[Task material Boundary: Start]

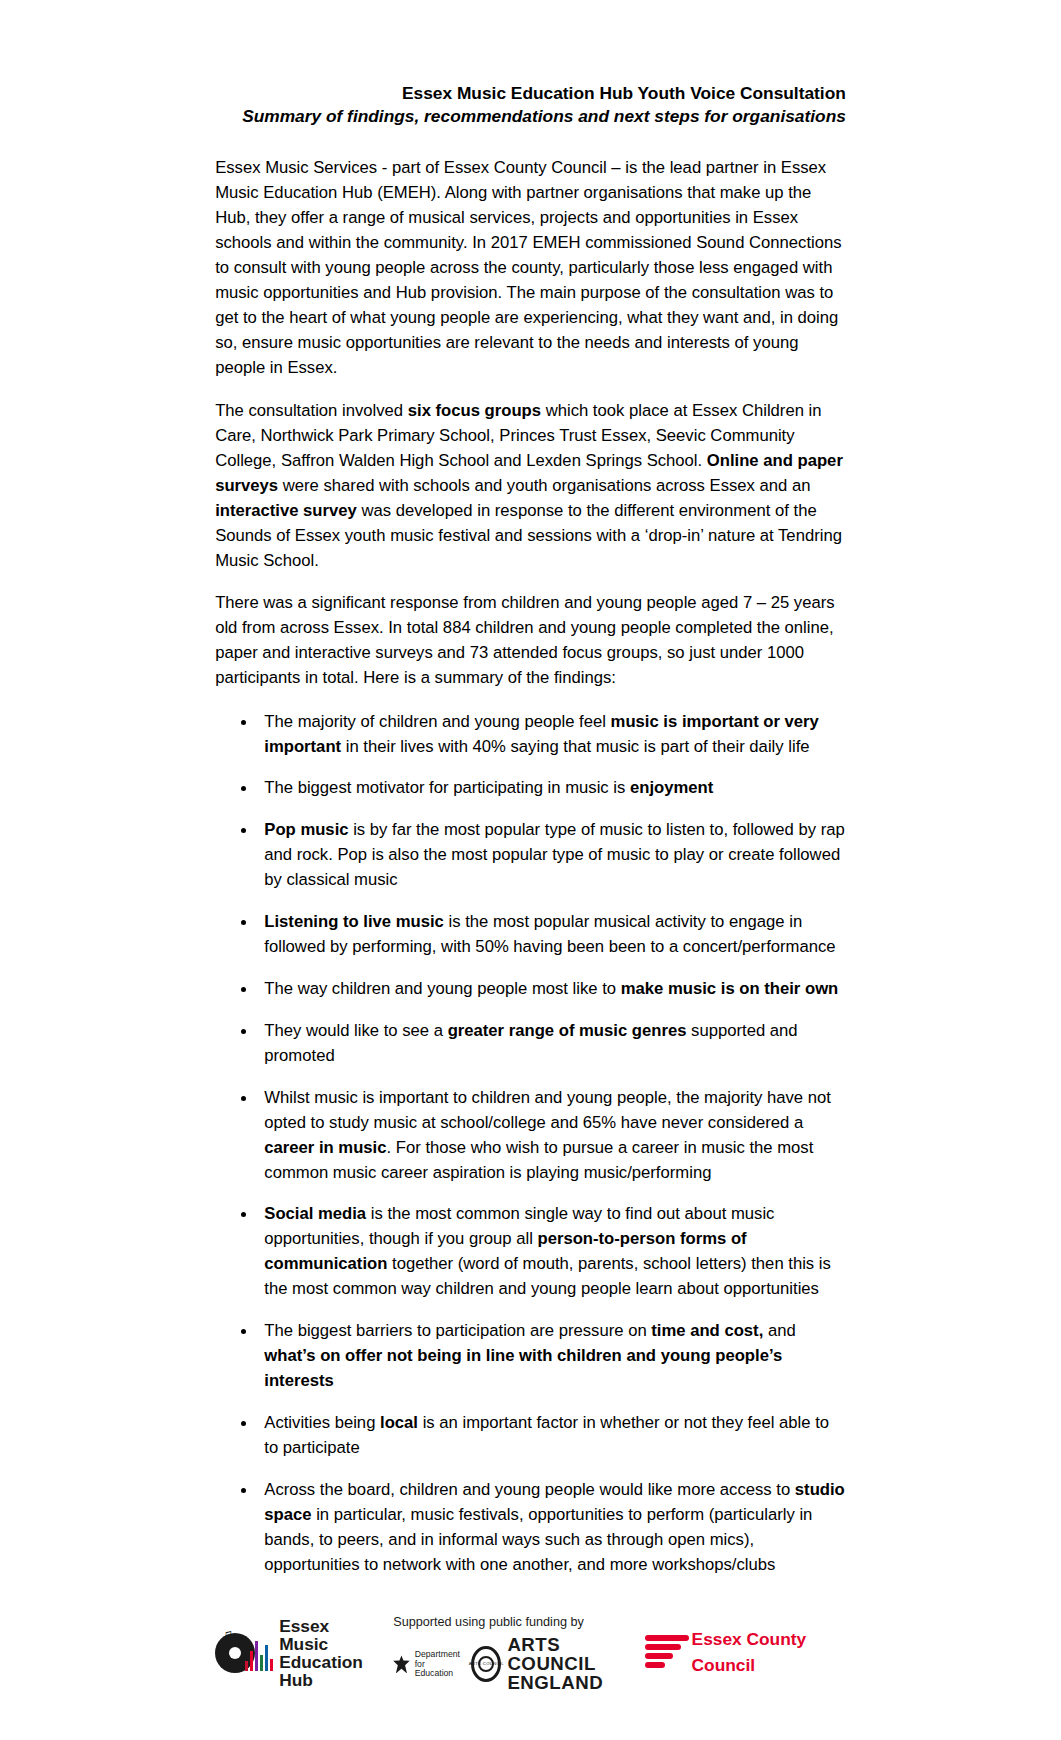Essex Music Education Hub Youth Voice Consultation
Summary of findings, recommendations and next steps for organisations
Essex Music Services - part of Essex County Council – is the lead partner in Essex Music Education Hub (EMEH). Along with partner organisations that make up the Hub, they offer a range of musical services, projects and opportunities in Essex schools and within the community. In 2017 EMEH commissioned Sound Connections to consult with young people across the county, particularly those less engaged with music opportunities and Hub provision. The main purpose of the consultation was to get to the heart of what young people are experiencing, what they want and, in doing so, ensure music opportunities are relevant to the needs and interests of young people in Essex.
The consultation involved six focus groups which took place at Essex Children in Care, Northwick Park Primary School, Princes Trust Essex, Seevic Community College, Saffron Walden High School and Lexden Springs School. Online and paper surveys were shared with schools and youth organisations across Essex and an interactive survey was developed in response to the different environment of the Sounds of Essex youth music festival and sessions with a ‘drop-in’ nature at Tendring Music School.
There was a significant response from children and young people aged 7 – 25 years old from across Essex. In total 884 children and young people completed the online, paper and interactive surveys and 73 attended focus groups, so just under 1000 participants in total. Here is a summary of the findings:
The majority of children and young people feel music is important or very important in their lives with 40% saying that music is part of their daily life
The biggest motivator for participating in music is enjoyment
Pop music is by far the most popular type of music to listen to, followed by rap and rock. Pop is also the most popular type of music to play or create followed by classical music
Listening to live music is the most popular musical activity to engage in followed by performing, with 50% having been been to a concert/performance
The way children and young people most like to make music is on their own
They would like to see a greater range of music genres supported and promoted
Whilst music is important to children and young people, the majority have not opted to study music at school/college and 65% have never considered a career in music. For those who wish to pursue a career in music the most common music career aspiration is playing music/performing
Social media is the most common single way to find out about music opportunities, though if you group all person-to-person forms of communication together (word of mouth, parents, school letters) then this is the most common way children and young people learn about opportunities
The biggest barriers to participation are pressure on time and cost, and what’s on offer not being in line with children and young people’s interests
Activities being local is an important factor in whether or not they feel able to to participate
Across the board, children and young people would like more access to studio space in particular, music festivals, opportunities to perform (particularly in bands, to peers, and in informal ways such as through open mics), opportunities to network with one another, and more workshops/clubs
♫
Essex Music
Education Hub
Supported using public funding by
Department
for Education
ARTS COUNCIL
ARTS COUNCIL
ENGLAND
Essex County Council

[Task material Boundary: End]

* _What needs to be done_
Note how many lines of the entries contain the string "followed", then give that number by itself.

* _Result_
2